Refugees, Asylum Seekers and Migrants — what’s the difference?

Image of the world with a tag reading FOR EVERYONE

Living in the Northern Hemisphere, June 21—the summer solstice—is a big deal, and maybe you even celebrated the longest day of the year with an ice-cream cone. (A good choice!) But the day before the solstice—June 20—was Global Refugee Day, which is equally important to mark.


According to statistics published June 20 from the United Nations High Commissioner for Refugees (UNHCR), 70.8 million people have been forcibly displaced from their homes, most of them fleeing war, violence, or fear of persecution. Seventy million is a LOT of people. In fact, it’s double the population of Canada. Imagine evicting the whole of Canada—twice. Or displacing the entire population of Thailand. Inconceivable. 


Throwing around a big number—like 70 million—can be a helpful way to grasp the enormity of the problem. But if you’re not one of those 70 million, a number that big can sometimes numb us to the fact that these displaced people are, well, people. So let’s break down the groups that make up this huge number—not because we want to create a “good” or “bad” designation, but simply because it’s helpful to remember how and why so many have gotten caught up in this situation.  Here’s a closer look at the four main groups that comprise that 70.8 million, and a little more about what that number means in the context of forced global migration. 
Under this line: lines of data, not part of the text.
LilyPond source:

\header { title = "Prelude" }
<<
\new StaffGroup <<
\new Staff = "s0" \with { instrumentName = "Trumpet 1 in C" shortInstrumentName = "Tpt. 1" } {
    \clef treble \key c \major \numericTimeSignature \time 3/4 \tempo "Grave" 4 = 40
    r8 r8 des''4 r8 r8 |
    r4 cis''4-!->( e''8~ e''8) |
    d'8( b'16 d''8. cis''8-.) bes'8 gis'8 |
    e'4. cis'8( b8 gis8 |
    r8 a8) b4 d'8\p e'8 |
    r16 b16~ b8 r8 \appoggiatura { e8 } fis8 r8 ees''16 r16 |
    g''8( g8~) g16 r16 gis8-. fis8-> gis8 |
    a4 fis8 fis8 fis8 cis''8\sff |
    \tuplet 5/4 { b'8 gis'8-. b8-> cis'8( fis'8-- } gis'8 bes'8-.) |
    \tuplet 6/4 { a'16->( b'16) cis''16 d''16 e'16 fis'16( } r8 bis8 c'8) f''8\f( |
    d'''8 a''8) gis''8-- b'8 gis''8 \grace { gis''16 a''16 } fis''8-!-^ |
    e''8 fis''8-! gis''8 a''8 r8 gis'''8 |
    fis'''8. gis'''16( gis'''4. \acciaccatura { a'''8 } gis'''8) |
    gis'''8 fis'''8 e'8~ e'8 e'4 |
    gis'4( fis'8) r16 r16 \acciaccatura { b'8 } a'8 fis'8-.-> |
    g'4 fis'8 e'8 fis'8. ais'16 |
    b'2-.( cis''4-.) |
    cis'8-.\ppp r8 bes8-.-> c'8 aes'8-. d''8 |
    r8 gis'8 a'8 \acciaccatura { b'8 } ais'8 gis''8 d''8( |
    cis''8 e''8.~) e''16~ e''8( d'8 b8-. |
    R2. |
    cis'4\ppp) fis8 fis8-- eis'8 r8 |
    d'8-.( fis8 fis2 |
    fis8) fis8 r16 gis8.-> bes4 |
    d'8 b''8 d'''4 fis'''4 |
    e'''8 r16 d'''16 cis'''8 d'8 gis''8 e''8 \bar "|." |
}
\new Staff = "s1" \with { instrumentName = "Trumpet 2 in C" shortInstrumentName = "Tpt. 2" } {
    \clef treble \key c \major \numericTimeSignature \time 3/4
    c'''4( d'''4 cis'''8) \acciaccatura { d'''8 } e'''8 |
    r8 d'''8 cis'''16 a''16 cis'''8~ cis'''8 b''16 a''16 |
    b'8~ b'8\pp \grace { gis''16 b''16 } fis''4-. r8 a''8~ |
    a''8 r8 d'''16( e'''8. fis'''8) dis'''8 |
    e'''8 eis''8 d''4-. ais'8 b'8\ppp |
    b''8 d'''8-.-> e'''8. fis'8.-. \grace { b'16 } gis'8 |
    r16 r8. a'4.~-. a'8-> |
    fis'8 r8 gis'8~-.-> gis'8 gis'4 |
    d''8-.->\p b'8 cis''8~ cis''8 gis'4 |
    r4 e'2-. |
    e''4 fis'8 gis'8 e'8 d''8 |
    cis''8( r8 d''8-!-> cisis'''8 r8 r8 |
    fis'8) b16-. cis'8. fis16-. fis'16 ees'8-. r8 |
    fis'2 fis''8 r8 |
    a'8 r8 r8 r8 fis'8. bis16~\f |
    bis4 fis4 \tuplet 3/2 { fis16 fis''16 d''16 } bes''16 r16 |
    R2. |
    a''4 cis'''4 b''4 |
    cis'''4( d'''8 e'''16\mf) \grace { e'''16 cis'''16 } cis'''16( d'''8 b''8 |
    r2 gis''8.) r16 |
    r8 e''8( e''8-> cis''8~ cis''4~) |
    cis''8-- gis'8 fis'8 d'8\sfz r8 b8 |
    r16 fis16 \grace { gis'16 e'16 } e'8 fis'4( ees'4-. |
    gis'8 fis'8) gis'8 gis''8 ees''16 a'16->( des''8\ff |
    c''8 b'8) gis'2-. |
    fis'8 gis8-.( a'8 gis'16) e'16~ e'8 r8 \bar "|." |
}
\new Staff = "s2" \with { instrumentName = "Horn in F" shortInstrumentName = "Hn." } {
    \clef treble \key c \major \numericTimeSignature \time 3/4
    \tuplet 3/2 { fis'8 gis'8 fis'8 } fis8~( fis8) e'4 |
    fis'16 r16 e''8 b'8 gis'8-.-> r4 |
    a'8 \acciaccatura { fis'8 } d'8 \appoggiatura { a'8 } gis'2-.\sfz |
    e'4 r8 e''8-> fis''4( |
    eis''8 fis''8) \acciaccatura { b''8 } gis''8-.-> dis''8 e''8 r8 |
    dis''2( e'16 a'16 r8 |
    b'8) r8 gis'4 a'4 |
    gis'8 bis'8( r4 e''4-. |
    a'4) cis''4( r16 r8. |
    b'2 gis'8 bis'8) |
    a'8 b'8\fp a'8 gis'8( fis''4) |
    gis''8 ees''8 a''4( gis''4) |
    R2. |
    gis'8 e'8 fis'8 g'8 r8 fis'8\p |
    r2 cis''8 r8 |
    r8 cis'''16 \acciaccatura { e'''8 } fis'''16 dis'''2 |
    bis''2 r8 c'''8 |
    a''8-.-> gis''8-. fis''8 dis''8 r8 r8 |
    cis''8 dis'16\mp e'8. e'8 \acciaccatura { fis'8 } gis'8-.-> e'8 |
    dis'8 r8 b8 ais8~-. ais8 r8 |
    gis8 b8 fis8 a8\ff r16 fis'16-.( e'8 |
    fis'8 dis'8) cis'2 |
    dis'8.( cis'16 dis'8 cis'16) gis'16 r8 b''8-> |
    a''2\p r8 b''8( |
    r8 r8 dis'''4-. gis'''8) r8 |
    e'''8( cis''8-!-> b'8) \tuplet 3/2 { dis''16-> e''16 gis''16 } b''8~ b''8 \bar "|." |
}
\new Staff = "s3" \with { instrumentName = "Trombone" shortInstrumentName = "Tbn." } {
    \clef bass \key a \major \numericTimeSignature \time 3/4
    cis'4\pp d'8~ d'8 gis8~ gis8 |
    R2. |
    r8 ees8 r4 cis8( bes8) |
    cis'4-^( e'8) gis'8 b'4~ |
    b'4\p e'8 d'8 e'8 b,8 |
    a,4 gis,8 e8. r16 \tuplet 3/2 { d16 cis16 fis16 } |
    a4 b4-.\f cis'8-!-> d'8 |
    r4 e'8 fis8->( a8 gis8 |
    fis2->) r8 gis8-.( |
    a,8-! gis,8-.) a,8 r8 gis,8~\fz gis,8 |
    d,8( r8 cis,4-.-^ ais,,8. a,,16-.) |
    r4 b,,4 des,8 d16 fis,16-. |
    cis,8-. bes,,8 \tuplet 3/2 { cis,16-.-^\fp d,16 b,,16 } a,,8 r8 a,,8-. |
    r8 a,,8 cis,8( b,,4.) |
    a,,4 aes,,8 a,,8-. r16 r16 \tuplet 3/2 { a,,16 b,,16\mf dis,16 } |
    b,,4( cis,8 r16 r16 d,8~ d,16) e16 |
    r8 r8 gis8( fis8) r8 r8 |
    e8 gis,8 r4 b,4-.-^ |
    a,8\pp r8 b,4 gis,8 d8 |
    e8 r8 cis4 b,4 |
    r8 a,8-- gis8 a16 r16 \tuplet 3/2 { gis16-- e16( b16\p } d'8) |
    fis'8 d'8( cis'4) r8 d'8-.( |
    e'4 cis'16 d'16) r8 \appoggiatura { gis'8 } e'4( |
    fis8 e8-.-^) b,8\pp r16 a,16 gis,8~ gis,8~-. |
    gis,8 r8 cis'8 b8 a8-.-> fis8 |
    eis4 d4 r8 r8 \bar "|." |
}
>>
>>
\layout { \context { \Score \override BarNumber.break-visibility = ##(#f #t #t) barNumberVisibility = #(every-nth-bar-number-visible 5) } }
Image reading 1 person is forcibly displaced every second

Who is a Migrant?

Human migration is the movement of people from one place in the world to another. It’s not something new, since the very early days of mankind, people have moved around our world.  This is a broad definition of anyone who has left their country to relocate to another country—but it doesn’t tell the full story of how or why they left, or why they might be seeking a different life elsewhere. The reasons are varied; it could be someone moving to study or people that are leaving a broken economic system in their home country. 

Who is an Asylum-Seeker?

An asylum-seeker is a person who has fled their country due to fear of persecution  , war, or violence, and who is requesting international protection. A person seeking asylum may be afraid of being targeted for reasons of race, religion, nationality or political opinion, or is unable to return home due to armed conflict in their home country. The term “asylum-seeker” applies only to people who have applied for protection elsewhere under the 1951 Refugee Convention, but who are still waiting for their refugee claim to be processed in order to assume refugee status. Every refugee starts out as an asylum-seeker, but not every asylum-seeker will be officially recognized as a refugee, or given the protections afforded by refugee status if their application is refused by a country. Currently there are around 3.5million people that have submitted applications for asylum and are waiting to hear if they are successful. 

Who is a Refugee?

The UNHCR (UN Refugee Agency) defines refugees as ‘persons fleeing armed conflict or persecution’. Refugees are recognized and protected under international law, since returning to their home countries would directly endanger their lives. The international law that provides this protection for all humans is called the 1951 Refugee Convention. According to the UNHCR, 57 percent of allcurrent refugees come from just three countries: Syria, Afghanistan, and South Sudan. There are approximately 25.9 million refugees globally, with many millions more internally displaced, or seeking asylum.

Who is an Internally Displaced Person?

Internally Displaced People (IDPs) have left their homes due to fear of war, violence, or persecution, but have remained in their home country. IDPs are protected by their home governments, even if that government is the cause of their displacement. Some 41.3 million people are considered internally displaced.

Where do all these terms come from?

The terms above are derived from the 1951 Refugee Convention, which clearly spells out the definition of a refugee and the associated legal protection, social rights, and other assistance refugees are eligible for under the Geneva Convention. The Convention also tells the countries who adhere to it what obligations to host and protect refugees are in place, with 145 countries currently signed up to the protocol.

Image of holding hands

Are the numbers of global refugees, asylum-seekers and internally displaced people going down?

Nope. UNHCR just published its most recent Global Trends document on June 20—World Refugee Day. According to the research, the global population of forcibly displaced people increased by 2.3 million in 2018. That translates to one person being forcibly displaced every two seconds.

About half of the displaced people are children under 18—and approximately 138,600 (but probably even more) are unaccompanied or separated from their parents. At 70.8 million, the global population of forcibly displaced people is at a record high.

Why are so many people being forcibly displaced? 

There are several main reasons for the increase: war, violence, or fear of persecution, as well as famine, poverty, and natural disasters. Climate change is increasingly at the heart of the natural disasters that lead to famine and poverty, leaving people with no choice other than to leave their homes.

People are people are people are people…

Whether migrants, asylum-seekers, refugees or internally displaced people, each man, woman, and child has hopes, dreams, and aspirations—just like you do. No one wants to be forcibly displaced. And no one wants to feel like a number or a statistic. So even though the definitions laid out by the Refugee Convention tell us a little more about who, where and at what stage displaced people are in the process, we urge you to remember that people are people. They’re our neighbours, friends, and families. We could be in their shoes. And if we were, we’d hope that others would help us find a safe place to call home.